Hi sir, I am using os linux and jdk1.8 for company project. But i have to practice whatever i learn from ur videos, Can you plz make 1 video how can we use projectwise different java versions in same system in eclipse IDE?
Direct to the point, that's the kind of videos I like! But i have a question: Which is the difference between secure microservices with JWT and securing them using Api Key, as you show us in one of your previous videos?
@Javatechie
Жыл бұрын
Thanks buddy. In case of api key you need to manually map key with specific service where jwt will be generic no manual mapping required
@hectorcortez7866
Жыл бұрын
@@Javatechie so in terms of best approach JWT would be a posible solution
@Javatechie
Жыл бұрын
Yes that's what my understanding
1:11:00 The rest call from gateway to auth service is not working. It is throwing an error saying cannot call from java.lang.illegalstateexception: block()/blockfirst()/blocklast() are blocking, which is not supported in thread reactor-http-nio-1. Please let me know if someone can help in this
instead of completely using spring cloud stack we can make this more OSS (open source stack) like every micro service is containerised (dockerised) then use KONG as API gateway. this way we can make the configuration more simple and reduce tight coupling.
@mirarima8877
Жыл бұрын
Could you please explain more about how that works?
@user-pi6wv9jn8j
11 ай бұрын
can you please come with your hands on similar like this using KONG.

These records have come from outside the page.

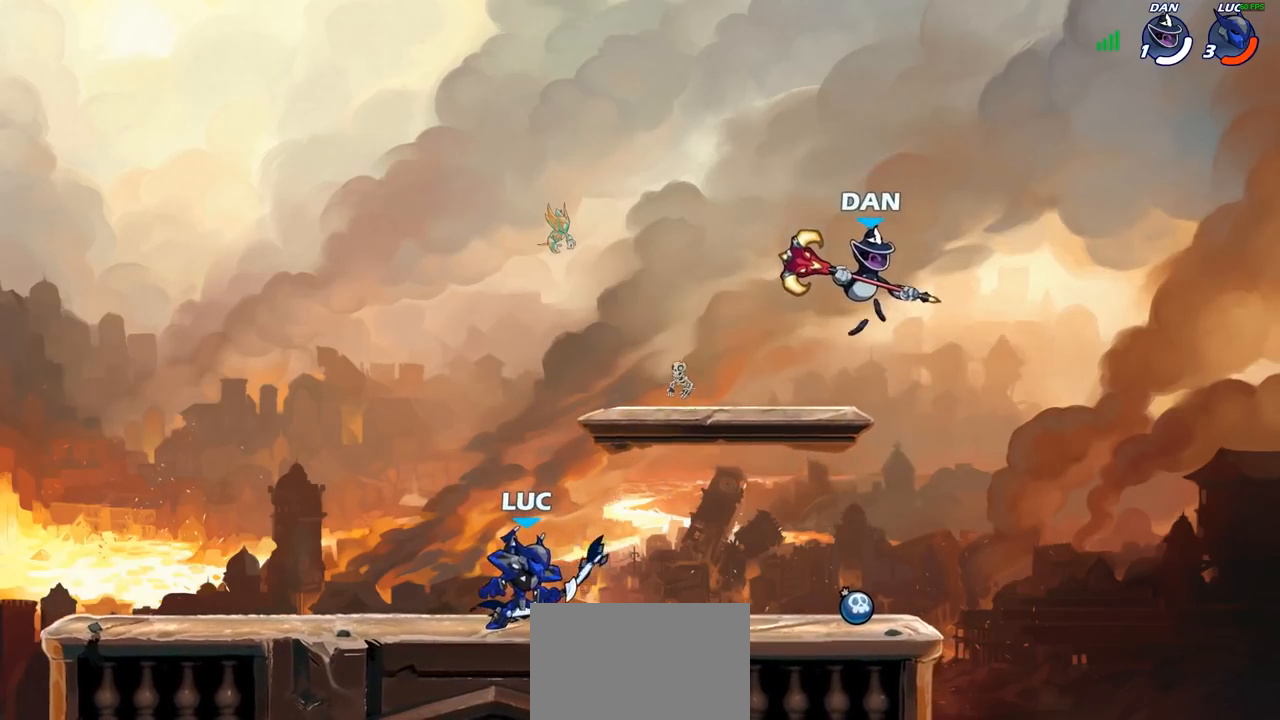
{"buttons": [], "left_stick": "center", "right_stick": "center", "events": []}
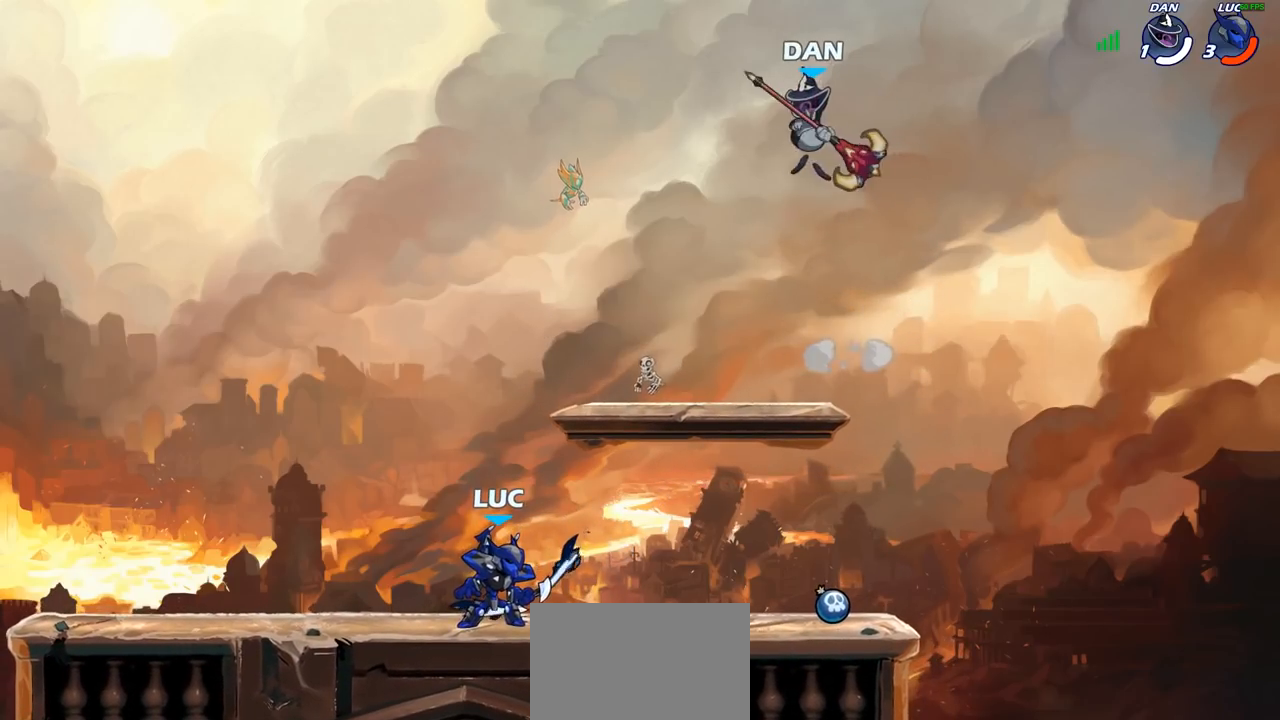
{"buttons": [], "left_stick": "center", "right_stick": "center", "events": []}
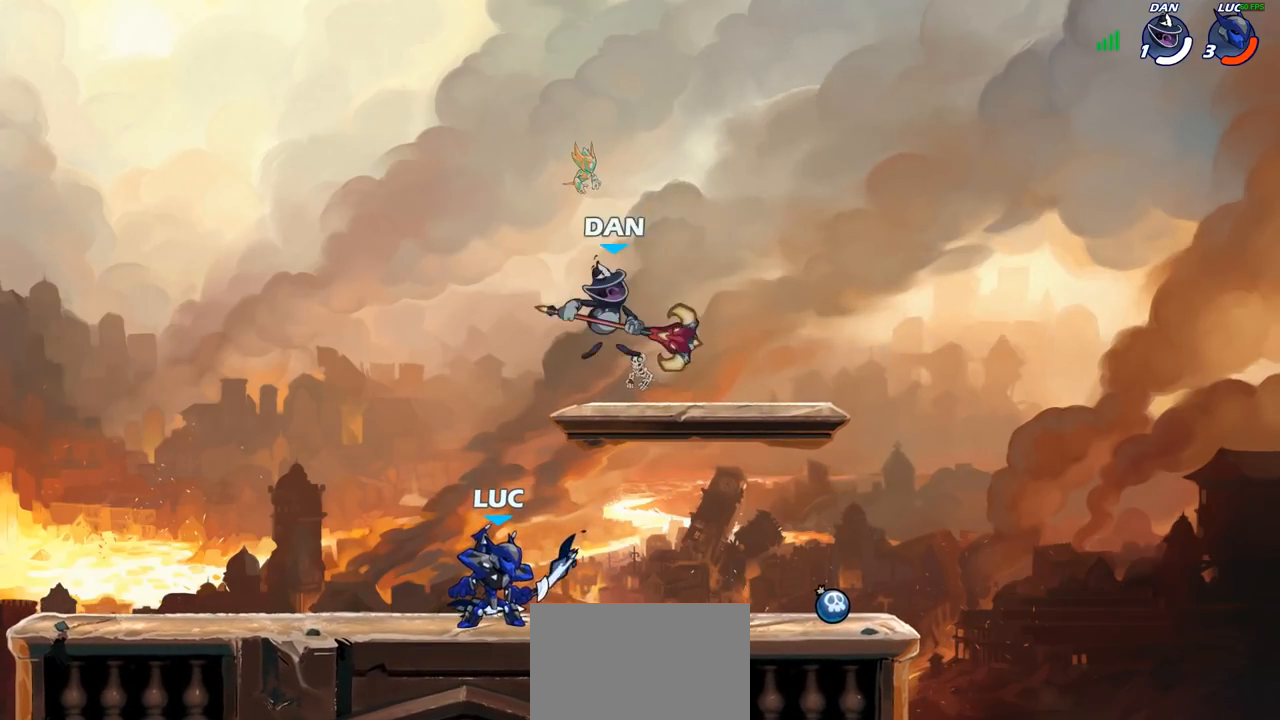
{"buttons": [], "left_stick": "center", "right_stick": "center", "events": [[33, "left_stick", "left"], [100, "R2", "down"], [183, "L1", "down"], [250, "R2", "up"], [267, "L1", "up"], [267, "left_stick", "up-left"], [450, "left_stick", "center"]]}
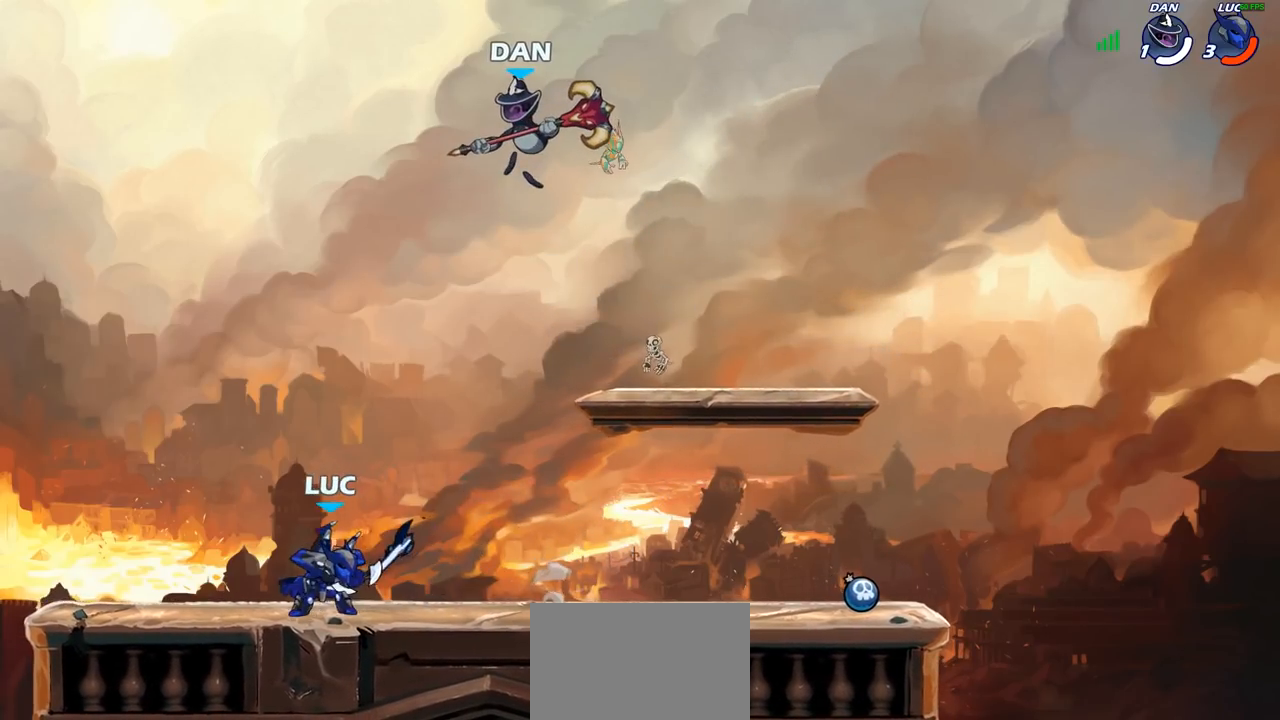
{"buttons": [], "left_stick": "up-left", "right_stick": "center", "events": [[17, "left_stick", "right"], [217, "left_stick", "center"], [350, "left_stick", "up-left"]]}
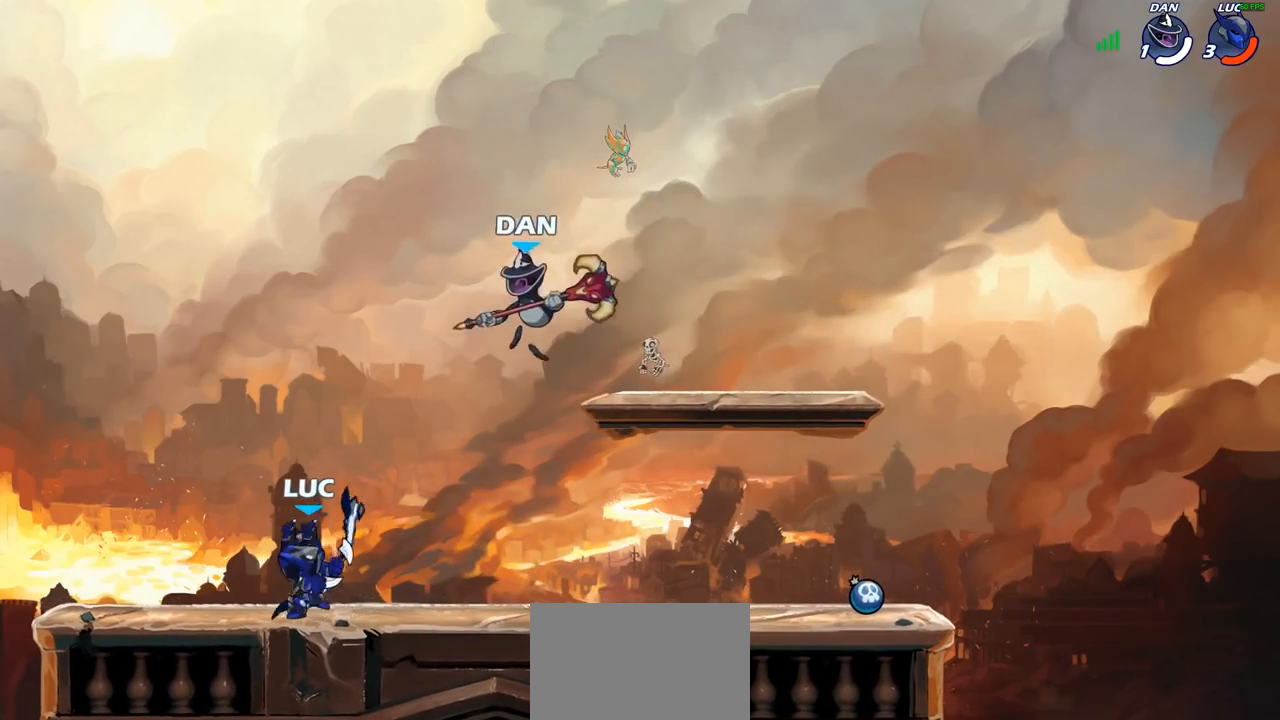
{"buttons": [], "left_stick": "left", "right_stick": "center", "events": [[267, "left_stick", "right"], [500, "left_stick", "left"]]}
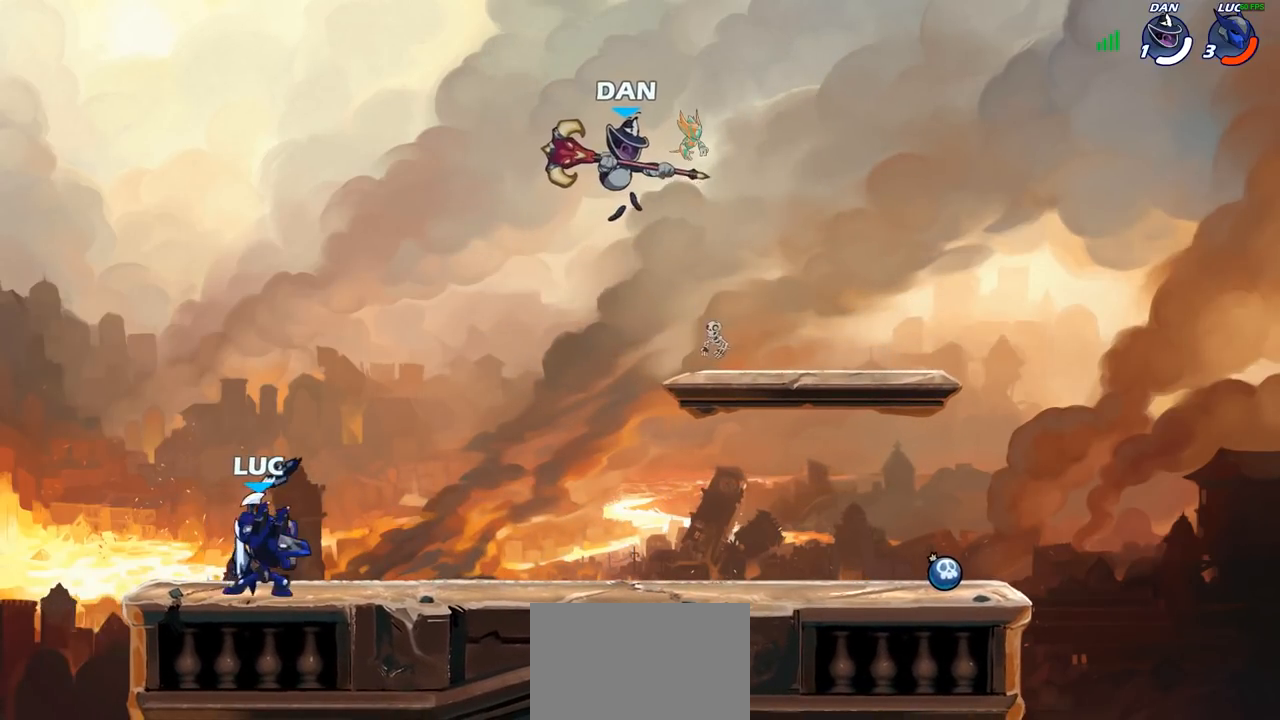
{"buttons": ["R2"], "left_stick": "right", "right_stick": "center", "events": [[133, "left_stick", "right"], [417, "R2", "down"]]}
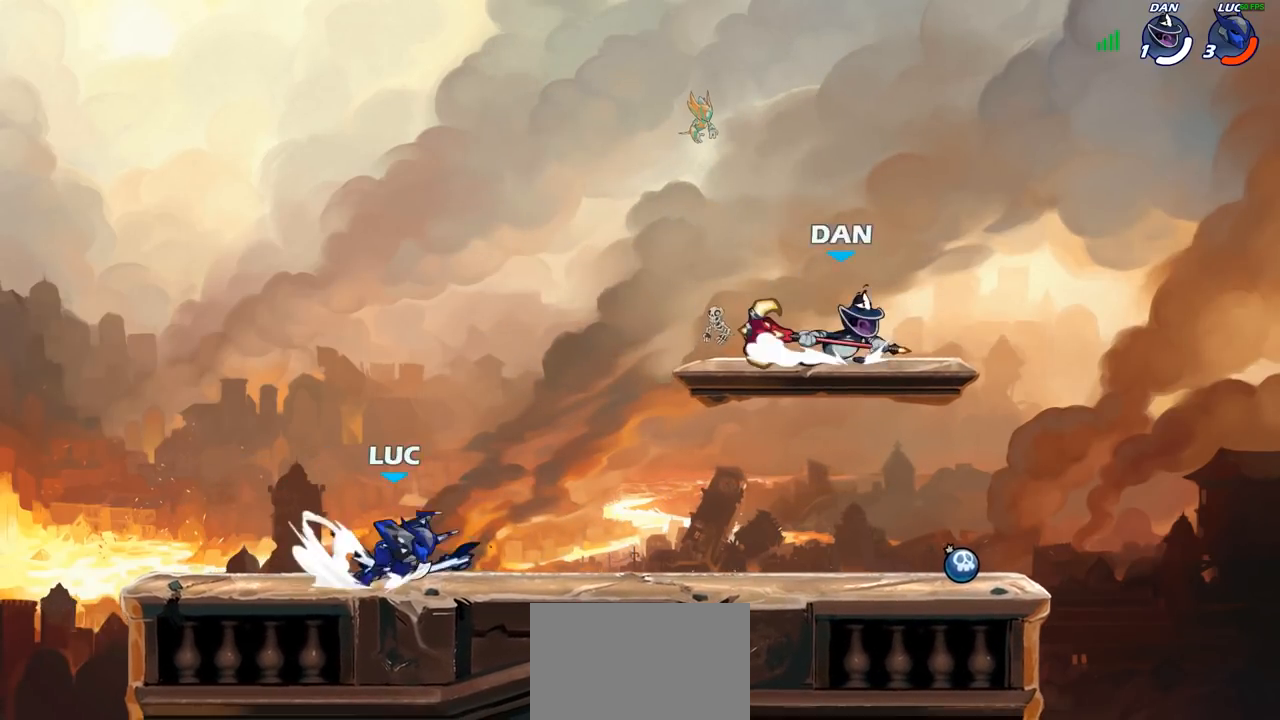
{"buttons": [], "left_stick": "center", "right_stick": "center", "events": [[83, "R2", "up"], [133, "left_stick", "left"], [200, "R2", "down"], [317, "left_stick", "center"], [333, "R2", "up"]]}
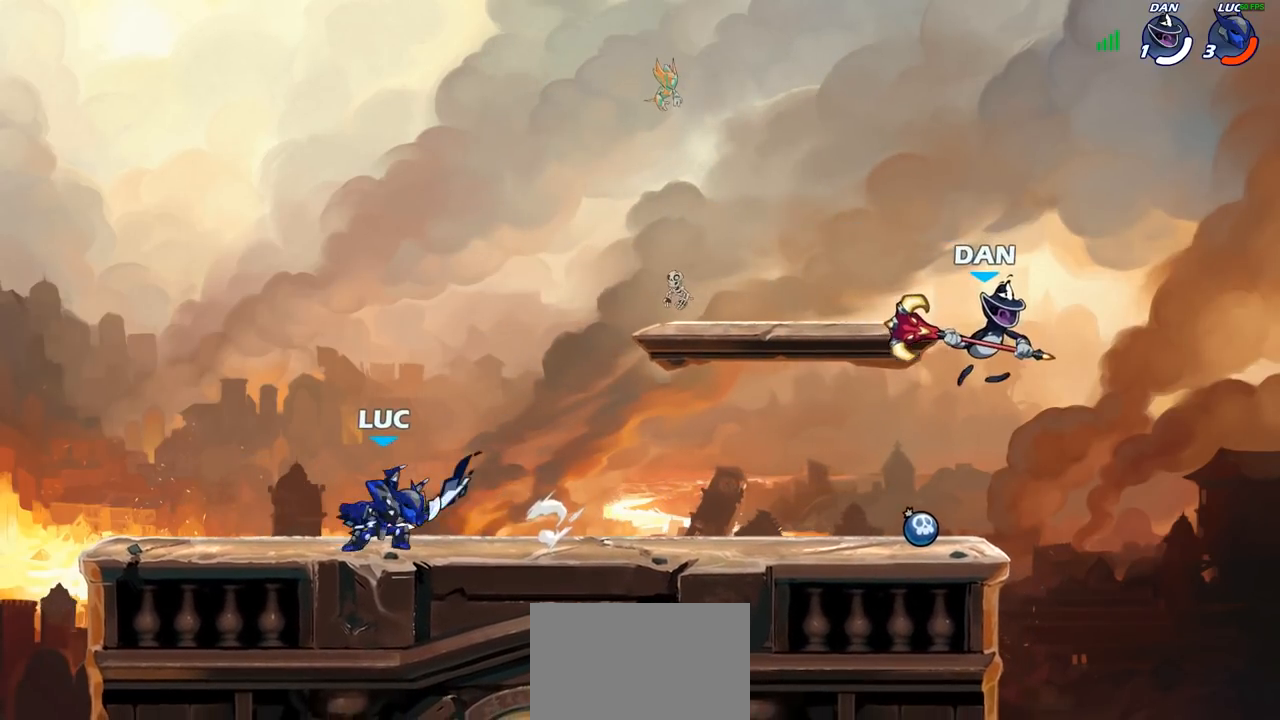
{"buttons": [], "left_stick": "center", "right_stick": "center", "events": [[83, "left_stick", "right"], [100, "R2", "down"], [217, "R2", "up"], [267, "left_stick", "center"]]}
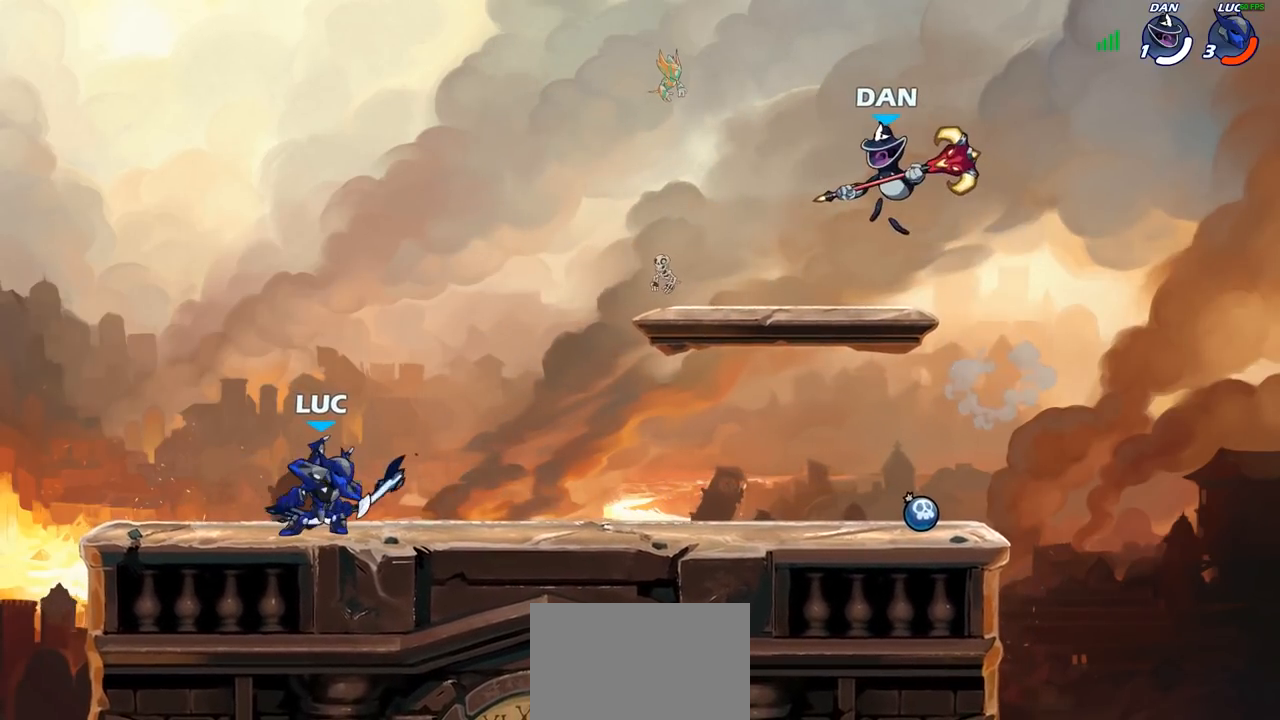
{"buttons": [], "left_stick": "center", "right_stick": "center", "events": []}
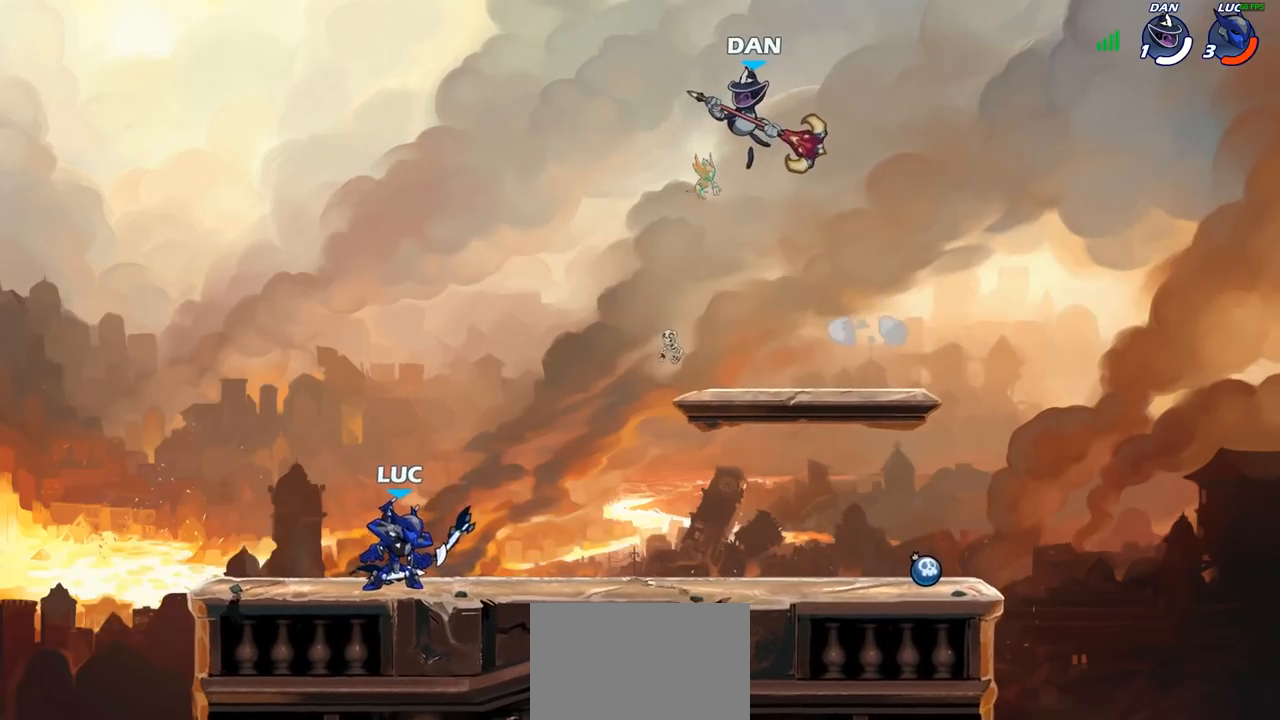
{"buttons": ["CROSS"], "left_stick": "center", "right_stick": "center", "events": [[167, "left_stick", "right"], [250, "R2", "down"], [383, "R2", "up"], [417, "CROSS", "down"], [483, "left_stick", "center"]]}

after implementing spring security to microservices it will only validate token when URL passed through the API Gateway, what if we try to hit the URL of the particular service, how to stop that?
Firstly Thank you for all your tutorials. I tried this api gateway implementation and getting "An expected CSRF token cannot be found" when calling authenticate or register apis through gateway. It works if I directly call authentication service. Could you please help with this.
instead of using custom auth service can we use Azure AD with gateway?- with the same logic?